(Задание): Продолжите текст о В. В. Шульгине, начав сразу после последнего приведенного в нем предложения.

(Фрагмент текста):
ПЕЧАТНЫЙ ДВОР
В. В. Шульгин. Тени, которые проходят. Сост. Р. Г. Красюков. — СПб.: Нестор-История, 2012.
Да, да. Тот самый. Василий Витальевич. 1878—1976.
Историческое лицо: член дореволюционной Госдумы, от ее имени принял (вместе с
А. И. Гучковым) отречение последнего императора.
Стальной (насколько твердость не исключает гибкости) монархист. Охотно
отзывался на прозвище Честный Антисемит.
Он же — Ипполит Матвеевич Воробьянинов,
для О. Бендера — Киса. Этой блестящей догадкой мы
обязаны, если не ошибаюсь, И. Н. Толстому. Он рассказал про нее в телевизоре, и
я поверил сразу. (Попробуй не поверь: аргументы и факты.) А над этой вот книгой
лишний раз убедился, что Ильф и Петров были действительно хорошие писатели. Ни
тот ни другой никогда, конечно, не видели Шульгина, только читали его сочинение
«Три столицы», но что-то в его личности угадали. Сходство есть.
Карикатурное, разумеется. Воробьянинов — жадина, трус,
ничтожество, а Шульгин был, судя по всему (в том числе — по собственным
рассказам, — но, говорят, не только), абсолютно бескорыстен и бесстрашен,
принципами дорожил больше, чем жизнью, никогда ни слова не сказал и не написал
против своей совести; короче — благородный человек.
Одна-единственная черта сближает эти фигуры: какое-то
расслабленное представление о реальности. В которой
они ориентируются по ложным схемам. В случае Воробьянинова
это просто смешно. Вечно попадает впросак, произносит вздор и получает
колотушки? Так ему, мелкому выжиге, обывателю, лишенцу, и надо. А Шульгин-то
был политическим деятелем, политическим мыслителем, политическим оратором,
политическим (и не только) писателем. Но на всех этих поприщах тоже ничего,
кроме вздора, не произвел и ничего, кроме колотушек, не заработал.

(Данные для анализа):
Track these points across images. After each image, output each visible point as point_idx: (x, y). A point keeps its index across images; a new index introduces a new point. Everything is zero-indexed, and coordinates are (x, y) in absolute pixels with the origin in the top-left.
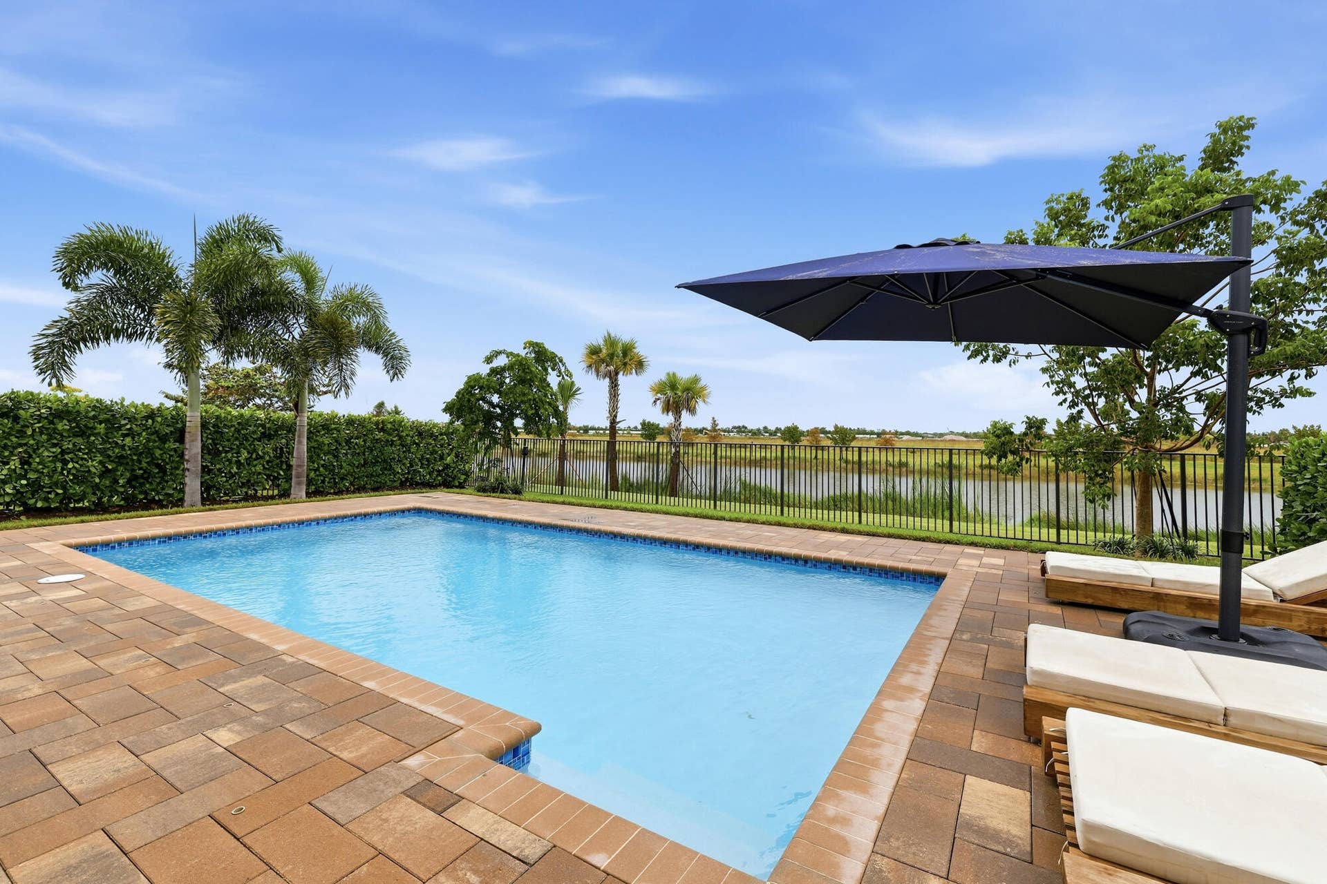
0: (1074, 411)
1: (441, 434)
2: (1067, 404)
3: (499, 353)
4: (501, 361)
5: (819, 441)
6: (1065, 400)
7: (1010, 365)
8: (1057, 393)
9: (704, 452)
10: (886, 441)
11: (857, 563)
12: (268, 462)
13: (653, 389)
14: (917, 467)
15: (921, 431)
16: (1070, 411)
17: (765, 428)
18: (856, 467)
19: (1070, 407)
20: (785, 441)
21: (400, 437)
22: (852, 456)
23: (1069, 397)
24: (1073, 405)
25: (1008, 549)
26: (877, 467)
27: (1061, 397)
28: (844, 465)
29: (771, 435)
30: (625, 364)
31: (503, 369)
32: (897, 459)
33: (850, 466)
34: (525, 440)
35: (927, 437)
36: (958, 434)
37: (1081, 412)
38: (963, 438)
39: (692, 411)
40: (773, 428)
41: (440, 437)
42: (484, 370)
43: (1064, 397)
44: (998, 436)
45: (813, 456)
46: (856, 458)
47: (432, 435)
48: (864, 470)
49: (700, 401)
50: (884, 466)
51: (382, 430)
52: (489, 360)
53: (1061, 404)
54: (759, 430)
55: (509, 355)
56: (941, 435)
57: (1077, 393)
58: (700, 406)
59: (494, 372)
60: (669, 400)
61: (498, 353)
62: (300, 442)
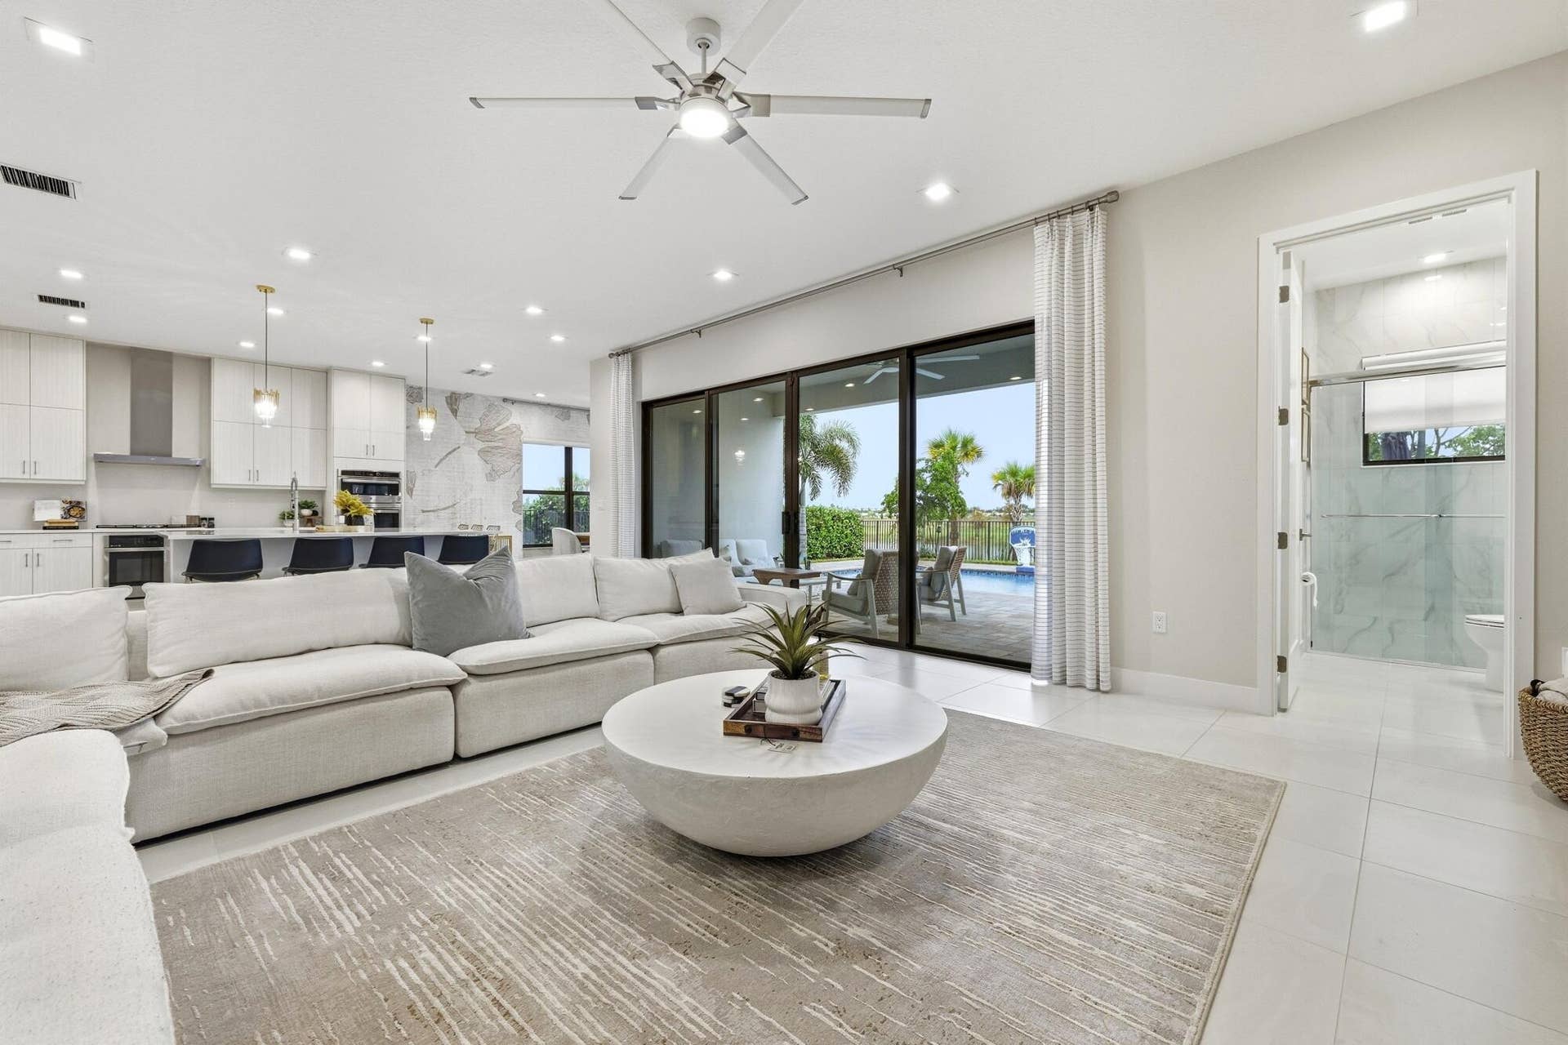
13: (994, 477)
30: (966, 455)
39: (1031, 495)
60: (1011, 487)
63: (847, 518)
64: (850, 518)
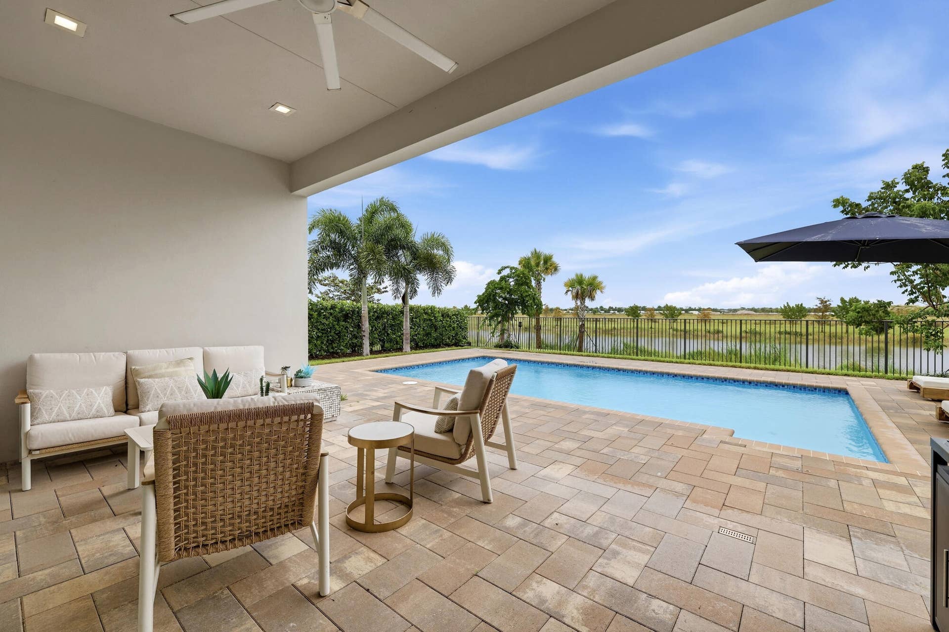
0: (913, 297)
1: (453, 315)
2: (908, 293)
3: (506, 268)
4: (506, 272)
5: (654, 316)
6: (906, 291)
7: (865, 270)
8: (901, 286)
9: (570, 324)
10: (705, 315)
11: (785, 383)
12: (380, 332)
13: (566, 285)
14: (729, 334)
15: (719, 308)
16: (909, 297)
17: (601, 307)
18: (683, 333)
19: (910, 294)
20: (628, 316)
21: (435, 317)
22: (680, 326)
23: (909, 288)
24: (912, 293)
25: (871, 378)
26: (700, 333)
27: (904, 289)
28: (675, 332)
29: (605, 312)
30: (547, 269)
31: (509, 276)
32: (712, 328)
33: (679, 333)
34: (478, 317)
35: (724, 312)
36: (749, 309)
37: (917, 298)
38: (753, 312)
39: (592, 298)
40: (607, 307)
41: (452, 317)
42: (497, 278)
43: (905, 289)
44: (858, 312)
45: (650, 327)
46: (683, 328)
47: (448, 316)
48: (687, 335)
49: (598, 292)
50: (704, 333)
51: (426, 313)
52: (499, 273)
53: (903, 293)
54: (597, 308)
55: (512, 268)
56: (735, 310)
57: (915, 287)
58: (598, 294)
59: (502, 279)
60: (578, 292)
61: (504, 268)
62: (406, 321)
63: (455, 315)
64: (458, 315)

(Результат выполнения):
Впрочем, было бы грубым цинизмом приравнять к колотушкам приговор на двадцать пять лет заключения и отбытые
двенадцать. И гибель детей, и смерть жен, и все остальные утраты, и суровую
старость. Трагическая, да еще трагически долгая выпала человеку жизнь, что и
говорить.
Но все-таки самая известная ее страница отмечена ярким
комизмом. Зима 1925—1926 годов. Операция «Трест». Разыграли Дон-Кихота, как Санчо Пансу: назначили
губернатором острова. (Кто-то в ГПУ читал Сервантеса — наверное, Дзержинский.)
Обманули на четыре кулака. Приготовили ему шикарное контрреволюционное
подполье: лично пообоняй, какой тут повсюду
первосортный сыр, и зови остальных недобитых; расскажи им всю правду: империя
почти отреставрирована, для полной и окончательной победы национальной идеи в
СССР только вас, недобитых, и не хватает.
Он и рассказал: в этих самых «Трех столицах».
И когда провокация внезапно раскрылась, надолго сделался
всеобщим посмешищем.
Мало кого можно было так провести. Развести. Только такого,
как он: монархиста без царя в голове. Мечтателя о диктаторе. Сочувствователя даже фашизму.
Не стоило бы обо всем этом говорить, если бы и книжка не была
такая же, как его жизнь. Подробная, но невнятная. Поток бессвязных, но недурно
изложенных эпизодов. Примечания и дополнения к подразумеваемому, но
отсутствующему сюжету.
Положим, надо учесть, что она написана не его рукой, а с его
голоса. Рассказана тому, кто вызвался записать:
историку Р. Г. Красюкову. Человеку осведомленному и
понимающему; не нуждавшемуся в разъяснениях; дорожившему как раз подробностями.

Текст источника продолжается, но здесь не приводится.